Ankylosing spondylitis is 3 times more common in men than in women and affects people of all age groups including children where the condition is referred to as juvenile ankylosing spondylitis.


The development of ankylosing spondylitis is believed to be genetically inherited as a majority of patients suffering from this condition are found to be born with a certain gene known as HLA-B27 gene. Other causative factors are family history, gender and certain environmental factors which can trigger immune system problems leading to chronic tissue inflammation.


The starting symptom of ankylosing spondylitis is pain and stiffness in the lower back which may get worse in the night or early morning. Back pain may be felt in the sacroiliac joint between the spine and pelvis. Progression of the disease can affect all or part of the spine resulting in decreased mobility of the lower spine and fatigue.

Other symptoms which are rarely seen include fever, loss of appetite, eye inflammation, and pain in heel, hip and other joints of the shoulders, knees, and ankles.


The diagnosis of ankylosing spondylitis involves a physical examination to evaluate the patient’s symptoms, X-rays and blood tests. Physical examination helps the physician assess stiffness and range of motion of the spine and other related joints. X-rays are ordered for a clear view of sacroiliac joints, vertebrae, and other related bones. Certain blood tests are employed such as HLA-B27 antigen, and sedimentation rate, which is a marker of inflammation throughout the body.


The treatment of ankylosing spondylitis involves the use of certain medications to help reduce inflammation, suppress immunity, and prevent progression of the disease.

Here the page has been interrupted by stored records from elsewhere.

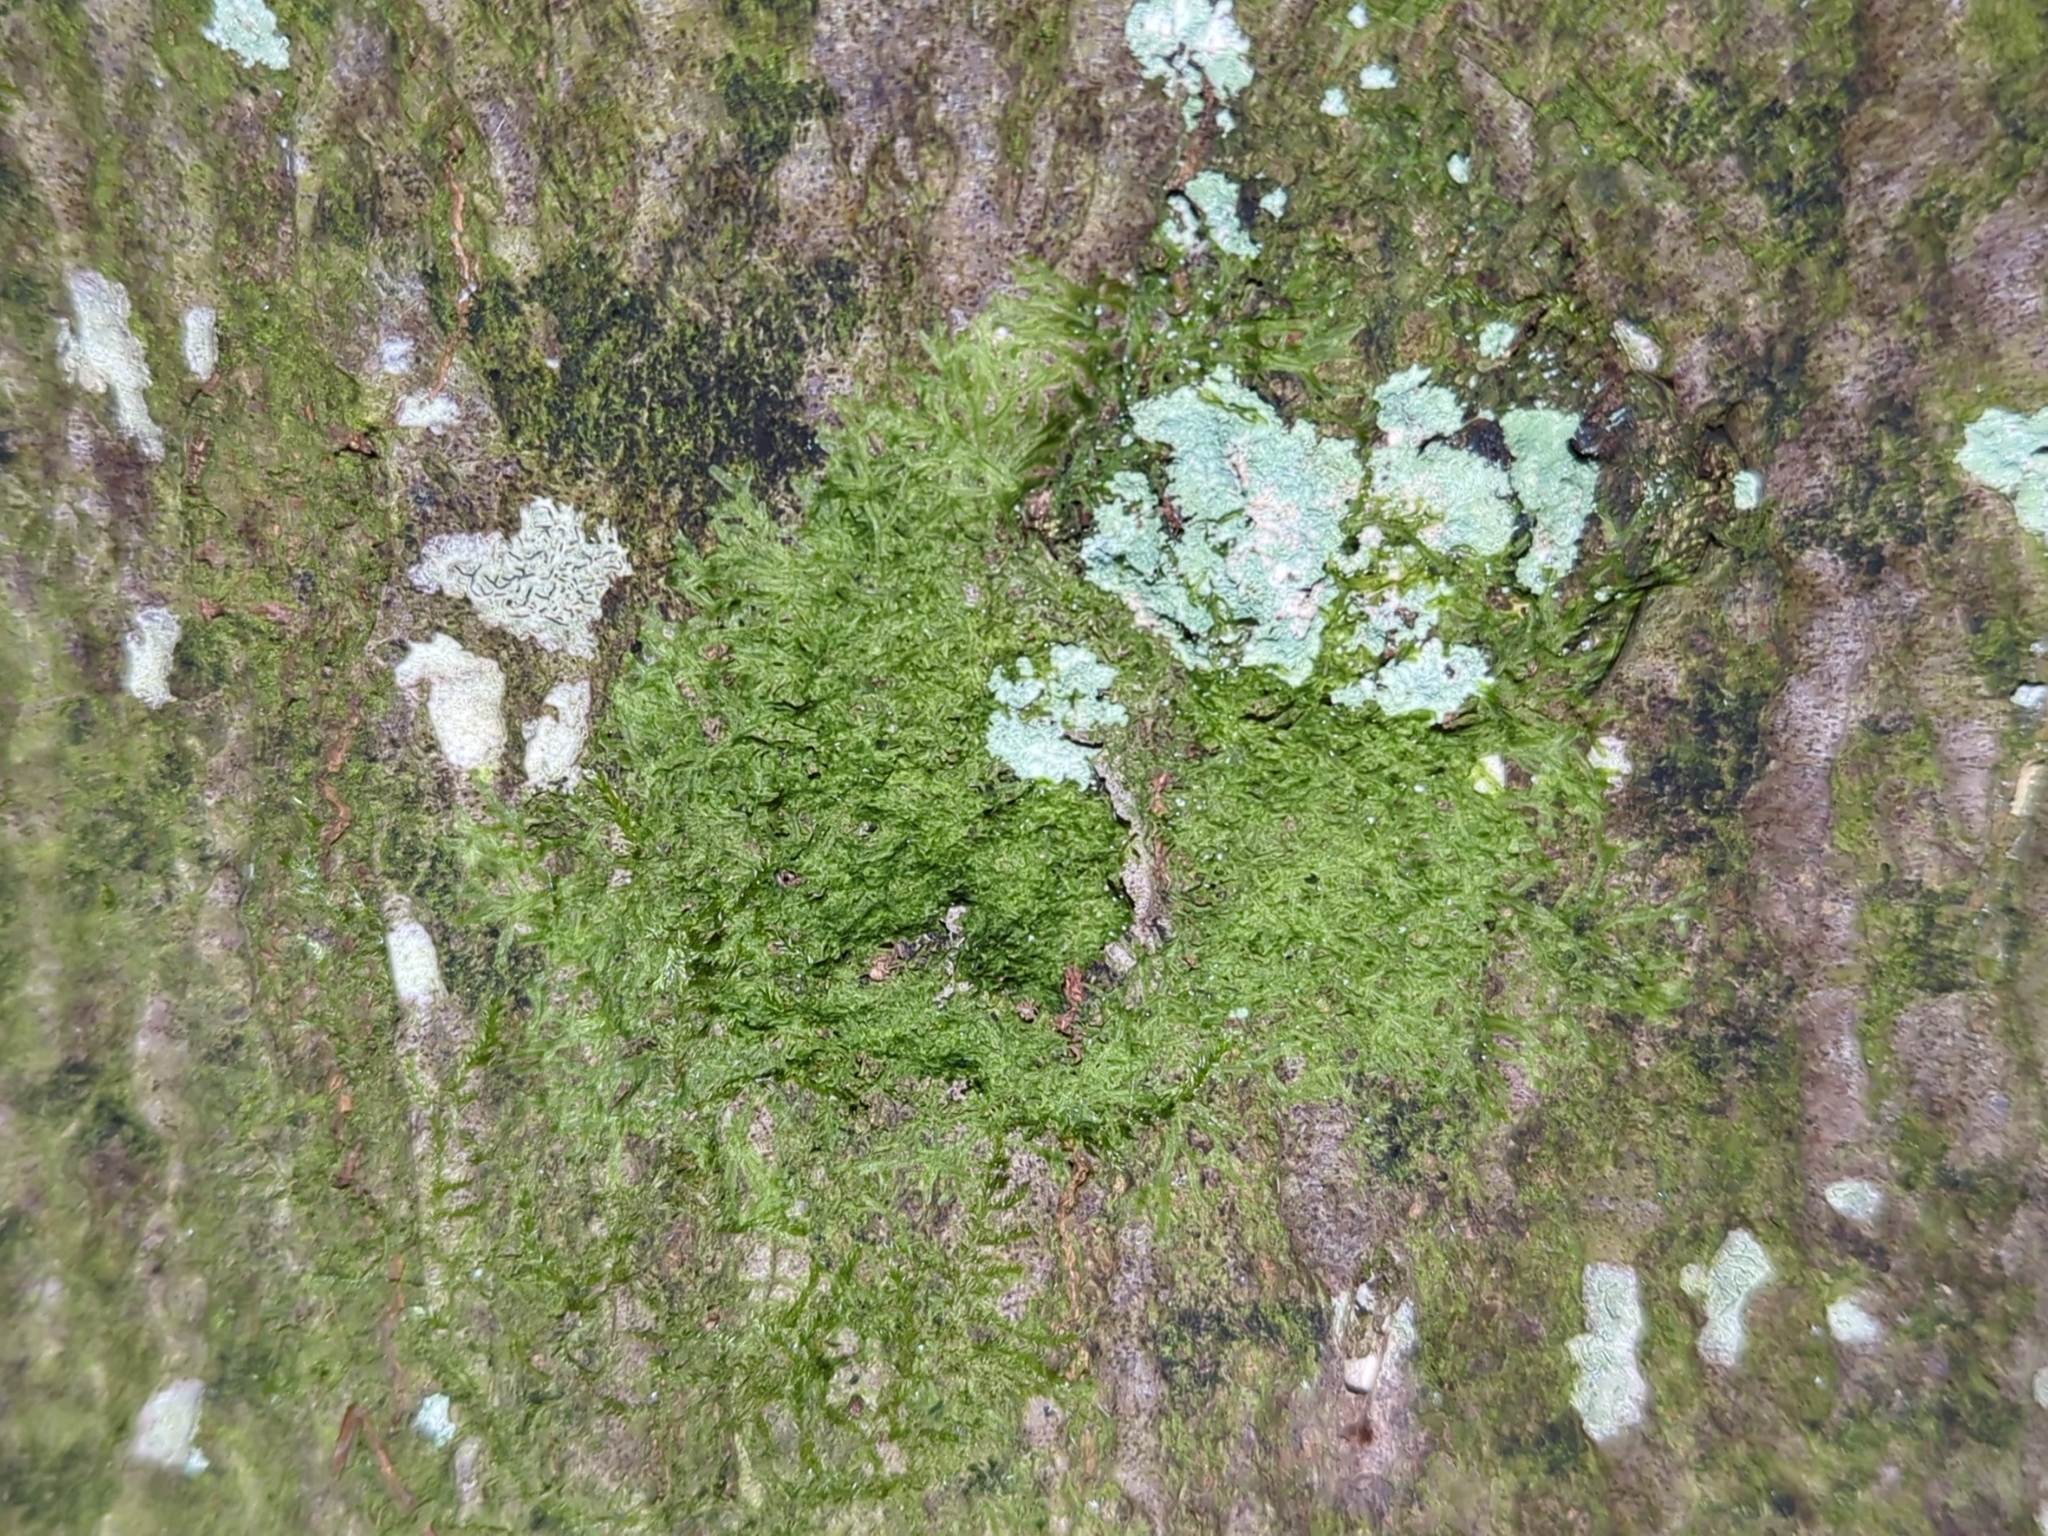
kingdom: Plantae
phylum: Marchantiophyta
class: Jungermanniopsida
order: Metzgeriales
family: Metzgeriaceae
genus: Metzgeria
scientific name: Metzgeria furcata
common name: Forked veilwort
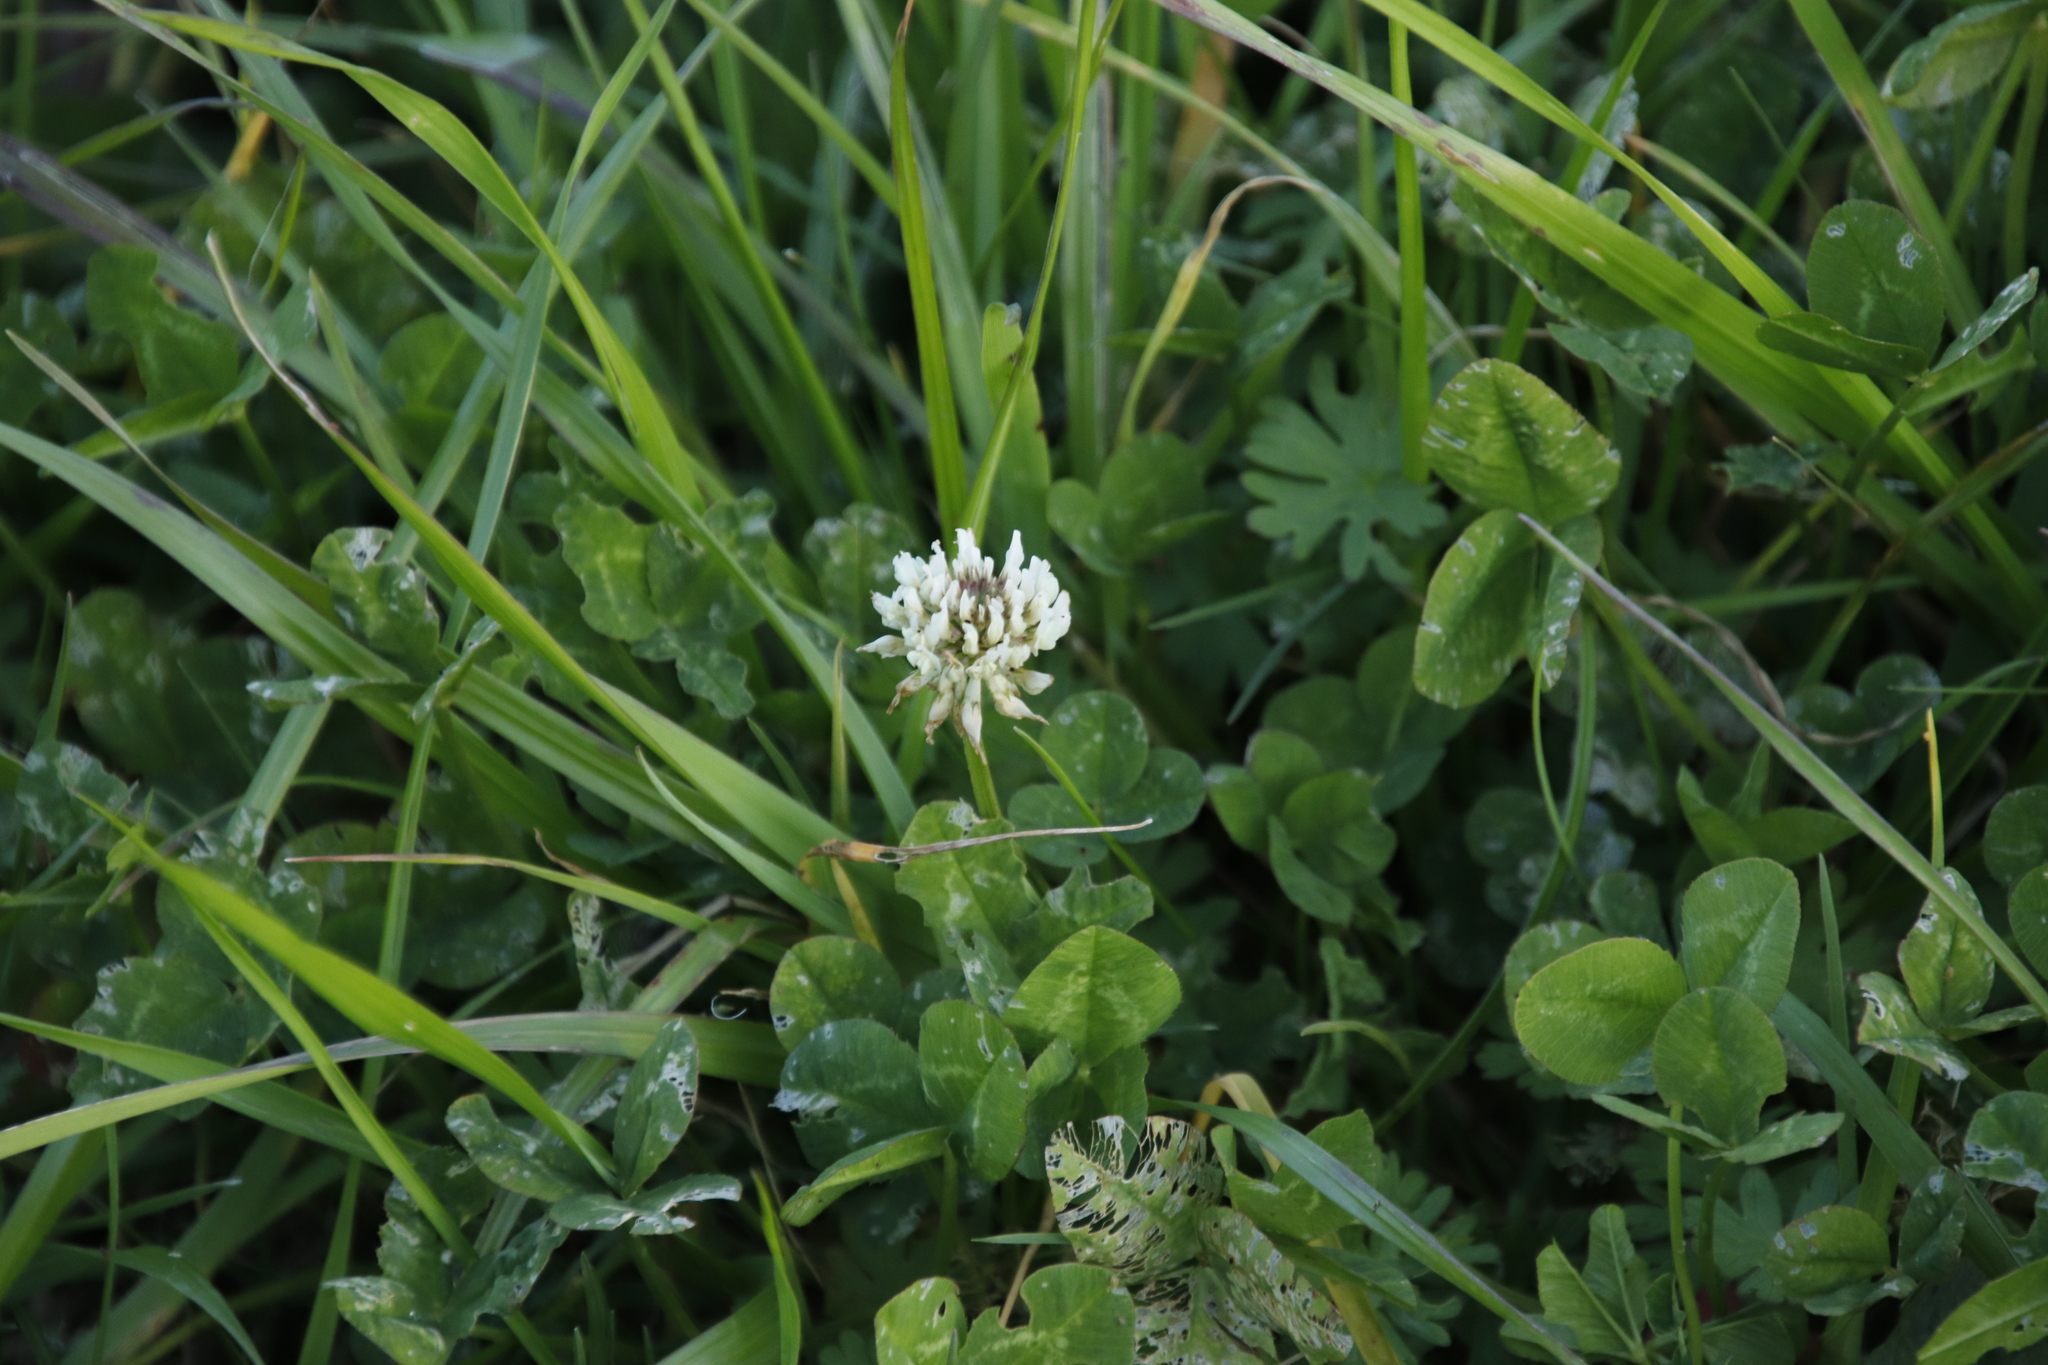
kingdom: Plantae
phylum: Tracheophyta
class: Magnoliopsida
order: Fabales
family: Fabaceae
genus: Trifolium
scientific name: Trifolium repens
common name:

Different classes of medications available for treatment include NSAIDs, corticosteroids, or other new classes having anti-inflammatory and pain-relieving effect.

Other treatment options are physical therapy and exercise. These are very effective measures that help alleviate many symptoms. Eat a healthy whole food diet and avoid drinking alcohol and smoking cigarettes.

In cases where severe damage of the joints or spine occurs, surgery can be performed.